> Extract
++++++

Mailing List Archive

svn commit: rev 36121 - spamassassin/trunk/masses
Author: hstern
Date: Mon Aug 9 10:47:08 2004
New Revision: 36121

Modified:
spamassassin/trunk/masses/runGA
Log:
* runGA
Saved the training and test sets, as per Justin's request.



Modified: spamassassin/trunk/masses/runGA
==============================================================================
--- spamassassin/trunk/masses/runGA (original)
+++ spamassassin/trunk/masses/runGA Mon Aug 9 10:47:08 2004
@@ -33,27 +33,27 @@

# Generate 90/10 split logs
echo "[Generating 90/10 split ham]"

++++++

> Work order
Rewrite everything in the commit notice from "Modified: spamassassin/trunk/masses/runGA" down to "--- spamassassin/trunk/masses/runGA (original)", with "runGA" changed to "runGA.sh".

++++++

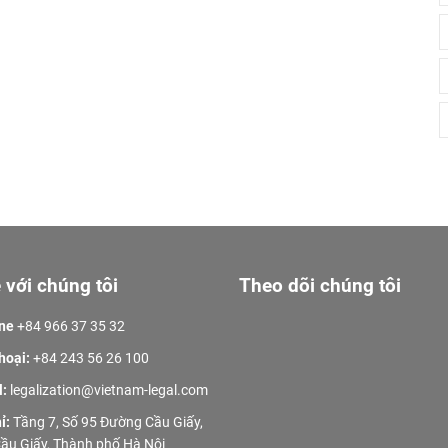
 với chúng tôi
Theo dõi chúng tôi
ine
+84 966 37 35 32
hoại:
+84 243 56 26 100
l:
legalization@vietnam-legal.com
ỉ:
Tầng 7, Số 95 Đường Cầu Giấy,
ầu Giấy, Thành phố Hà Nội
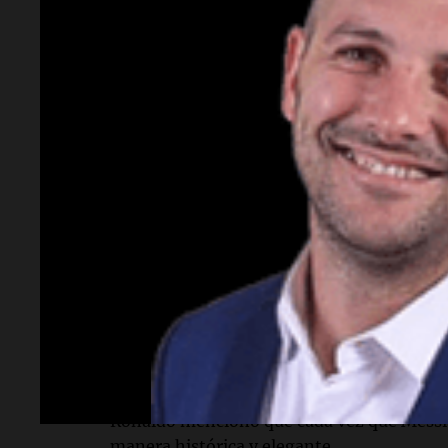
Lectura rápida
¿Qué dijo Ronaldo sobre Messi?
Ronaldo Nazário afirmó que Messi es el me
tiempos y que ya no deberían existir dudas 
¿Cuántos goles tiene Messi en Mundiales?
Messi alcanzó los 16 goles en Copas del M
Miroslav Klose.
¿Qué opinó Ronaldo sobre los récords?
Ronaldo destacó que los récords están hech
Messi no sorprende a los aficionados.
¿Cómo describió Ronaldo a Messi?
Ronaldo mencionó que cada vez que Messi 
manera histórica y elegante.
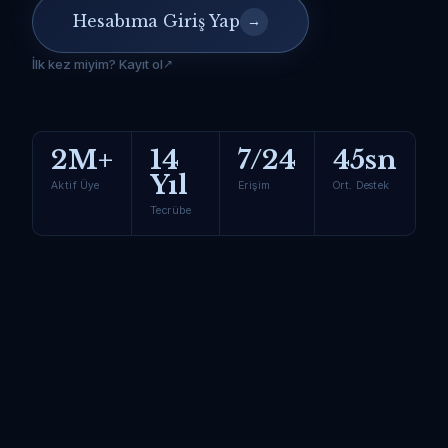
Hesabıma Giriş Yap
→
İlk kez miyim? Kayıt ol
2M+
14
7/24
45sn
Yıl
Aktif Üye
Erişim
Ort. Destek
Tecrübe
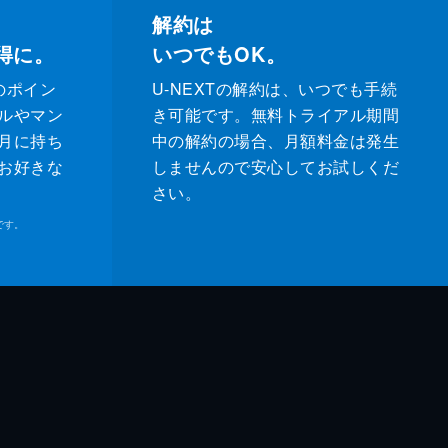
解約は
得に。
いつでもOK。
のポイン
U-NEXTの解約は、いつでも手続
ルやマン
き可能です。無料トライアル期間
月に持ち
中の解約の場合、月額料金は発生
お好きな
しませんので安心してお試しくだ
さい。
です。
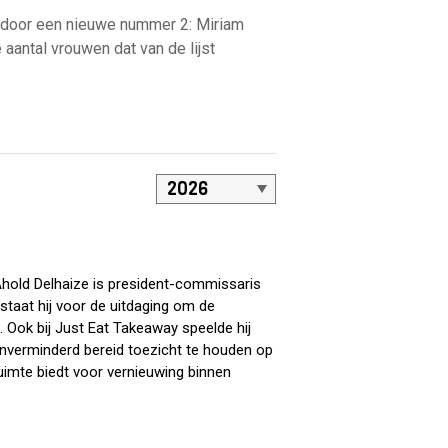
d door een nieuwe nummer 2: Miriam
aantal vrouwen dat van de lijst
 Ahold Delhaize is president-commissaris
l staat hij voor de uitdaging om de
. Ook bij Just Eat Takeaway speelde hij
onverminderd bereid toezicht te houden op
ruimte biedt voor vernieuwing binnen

++++++

> Answer box
Modified: spamassassin/trunk/masses/runGA.sh
==============================================================================
--- spamassassin/trunk/masses/runGA.sh (original)